[Saved data entries]
□ □ □ □ □

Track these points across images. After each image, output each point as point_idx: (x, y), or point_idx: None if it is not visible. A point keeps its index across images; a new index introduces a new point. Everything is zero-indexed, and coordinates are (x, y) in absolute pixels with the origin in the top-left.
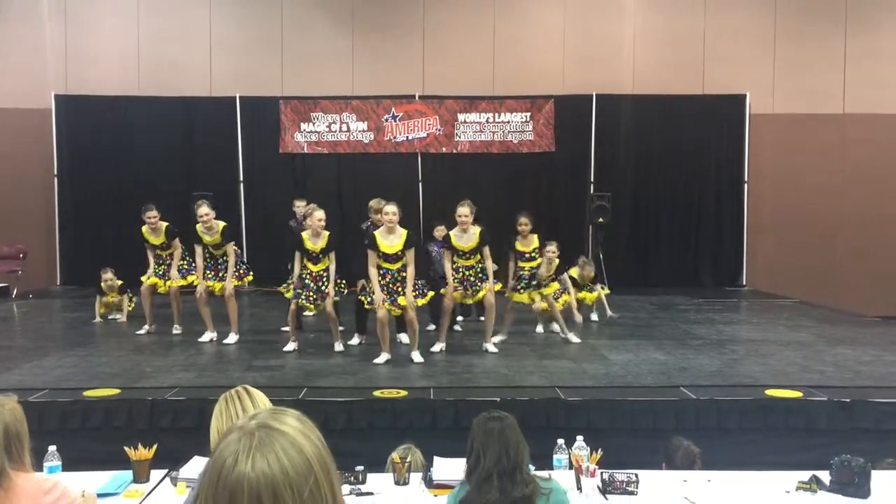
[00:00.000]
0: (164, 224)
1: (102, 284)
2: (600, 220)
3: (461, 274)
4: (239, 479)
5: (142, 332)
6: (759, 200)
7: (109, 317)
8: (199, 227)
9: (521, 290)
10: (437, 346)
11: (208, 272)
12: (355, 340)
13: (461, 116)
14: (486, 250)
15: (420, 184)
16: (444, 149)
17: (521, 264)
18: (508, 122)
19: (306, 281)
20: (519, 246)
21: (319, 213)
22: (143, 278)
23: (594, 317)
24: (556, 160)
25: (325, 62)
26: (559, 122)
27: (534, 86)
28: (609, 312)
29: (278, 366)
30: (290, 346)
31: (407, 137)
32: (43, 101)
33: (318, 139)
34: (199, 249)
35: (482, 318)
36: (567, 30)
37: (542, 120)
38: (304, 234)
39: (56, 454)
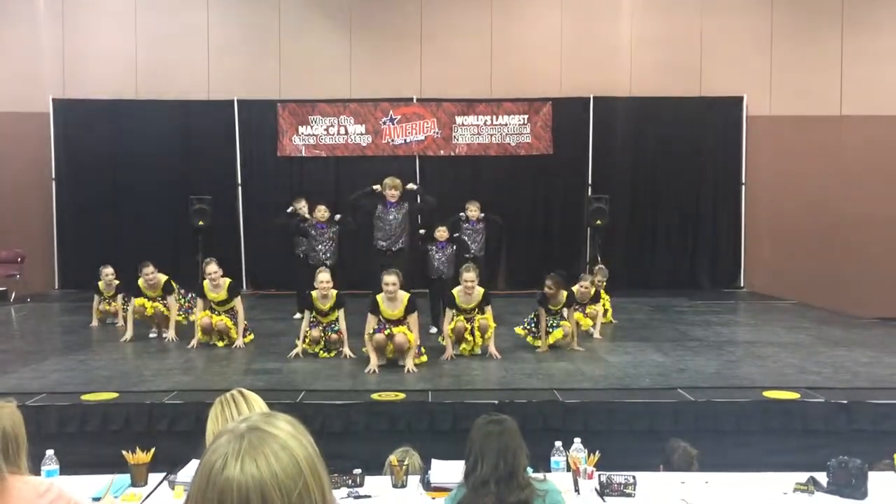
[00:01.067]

□ □ □ □ □

- Aim of the exercise: For this exercise, set down exactly the lines that run from the line holding "6: (759, 200)" to the last line of the records above; include both end lines and omit pictures.

- Response for this exercise:
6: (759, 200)
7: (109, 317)
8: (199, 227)
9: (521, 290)
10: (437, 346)
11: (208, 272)
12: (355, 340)
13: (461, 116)
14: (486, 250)
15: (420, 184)
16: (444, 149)
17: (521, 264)
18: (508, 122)
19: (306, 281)
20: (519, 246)
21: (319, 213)
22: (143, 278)
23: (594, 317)
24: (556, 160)
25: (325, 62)
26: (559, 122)
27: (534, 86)
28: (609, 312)
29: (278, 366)
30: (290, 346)
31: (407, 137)
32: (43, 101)
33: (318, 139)
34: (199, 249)
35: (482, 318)
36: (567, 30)
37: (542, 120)
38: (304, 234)
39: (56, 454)
[00:01.067]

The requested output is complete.